Eberhard Gmelin und Friederike Hauffe
Eberhard Gmelin gehört zu den Wegbereitern des Thierischen Magnetismus, einer Heilmethode, die in der zweiten Hälfte des 18. Jahrhunderts entwickelt worden ist.
Franz Anton Mesmer hatte um 1770 das umfassende Heilkonzept begründet. "Thierisch" bedeutete damals "lebendig, lebend"; der Thierische Magnetismus bezeichnet zum einen das "universale Fluidum", das man hinter allen Lebensvorgängen und physikalischen Erscheinungen vermutete, zum anderen steht der Begriff für die Methode, mit der diese "Lebensenergie" vom Arzt auf den Patienten übertragen werden konnte.

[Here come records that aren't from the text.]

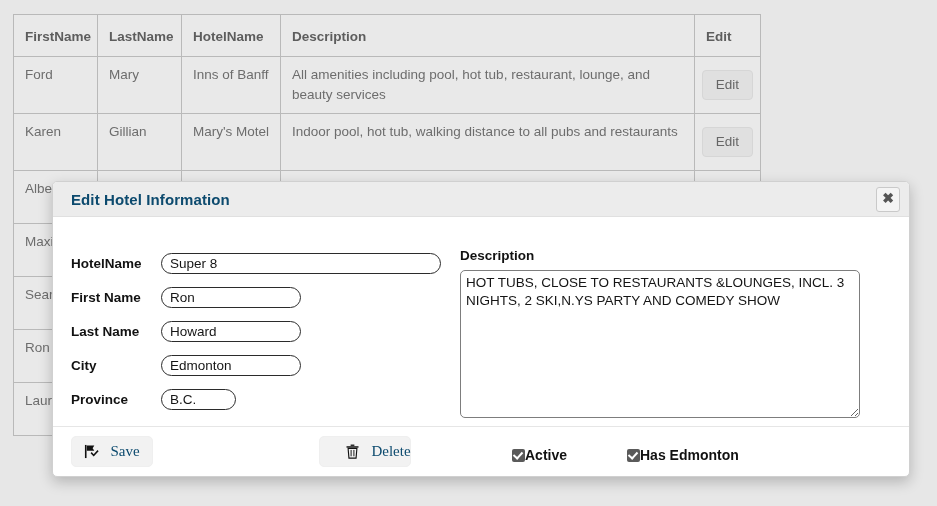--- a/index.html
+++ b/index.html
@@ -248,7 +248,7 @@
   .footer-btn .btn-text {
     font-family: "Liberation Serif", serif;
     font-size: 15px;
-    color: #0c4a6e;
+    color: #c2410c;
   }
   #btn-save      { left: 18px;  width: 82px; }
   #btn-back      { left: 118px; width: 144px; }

Eberhard Gmelin befasste sich seit 1787 mit dem Thierischen Magnetismus. Mittlerweile war das Konzept Mesmers entscheidend weiterentwickelt worden. Denn die Magnetiseure hatten festgestellt, dass die Patienten während der Behandlung in einen somnambulen, hypnoseähnlichen Zustand versetzt werden konnten. Es war vor allem Eberhard Gmelin, der als einer der Ersten anhand zahlreicher Fallbeispiele empirisch nachwies, dass man in diesem Zustand über eine erhöhte Sensibilität und ein gesteigertes Erkenntnisvermögen verfügt und es möglich ist, Zugang zum – wie wir es heute nennen – Unbewussten zu erhalten. Neben Gmelins Krankengeschichten, die er in den Jahren 1787 bis 1793 veröffentlicht hat, ist in der Ausstellung auch ein Exemplar des "Archivs für Magnetismus und Somnambulismus" zu sehen, das als erstes Fachblatt dieser neuen Heilmethode gilt.
Zu Beginn des 19. Jahrhunderts wurde der Thierische Magnetismus neu entdeckt und die Anhänger der später so genannten "romantischen" Medizin und die Naturphilosophen befassten sich auch wieder mit Eberhard Gmelins Werk. In unserer kleinen Ausstellung zeigen wir die entsprechenden Veröffentlichungen von Johann Christian Reil, Gotthilf Heinrich Schubert, Jean Paul, Karl Eberhard Schelling und Friedrich Hufeland.
Friedrich Schiller war wohl der berühmteste Patient Gmelins und es waren vielleicht die Krankengeschichten des Heilbronner Arztes, die Heinrich von Kleist veranlasst haben, sein "Käthchen" aus unserer Stadt kommen zu lassen – den nachhaltigsten Einfluss hatte Eberhard Gmelin jedoch auf Justinus Kerner. Wenngleich es nicht im Sinn der Begründer des Thierischen Magnetismus gewesen sein dürfte – sie fühlten sich dem Geist der Aufklärung und strenger Wissenschaftlichkeit verpflichtet –, wenn ihr Konzept nun dazu dienen sollte, die Wahrhaftigkeit von "Visionen" und die Existenz eines von Geistern bevölkerten "Zwischenreiches" zu belegen. Nichtsdestotrotz zählt Justinus Kerners Bericht über Friederike Hauffe, der "Seherin von Prevorst", zu den bedeutendsten Krankengeschichten aus der ersten Hälfte des 19. Jahrhunderts.
Die mystisch-spirituelle Ausprägung des Thierischen Magnetismus geht vor allem auf Johann Heinrich Jung-Stilling zurück. Nicht nur Justinus Kerner war von ihm beeindruckt, auch Barbara Juliane von Krüdener folgte seinen weltanschaulichen Idealen. Dass sie damit hier in Heilbronn am 4. Juni 1815 den Anstoß zur Gründung der Heiligen Allianz gegeben hat, gehört zu den "Fernwirkungen" des Thierischen Magnetismus.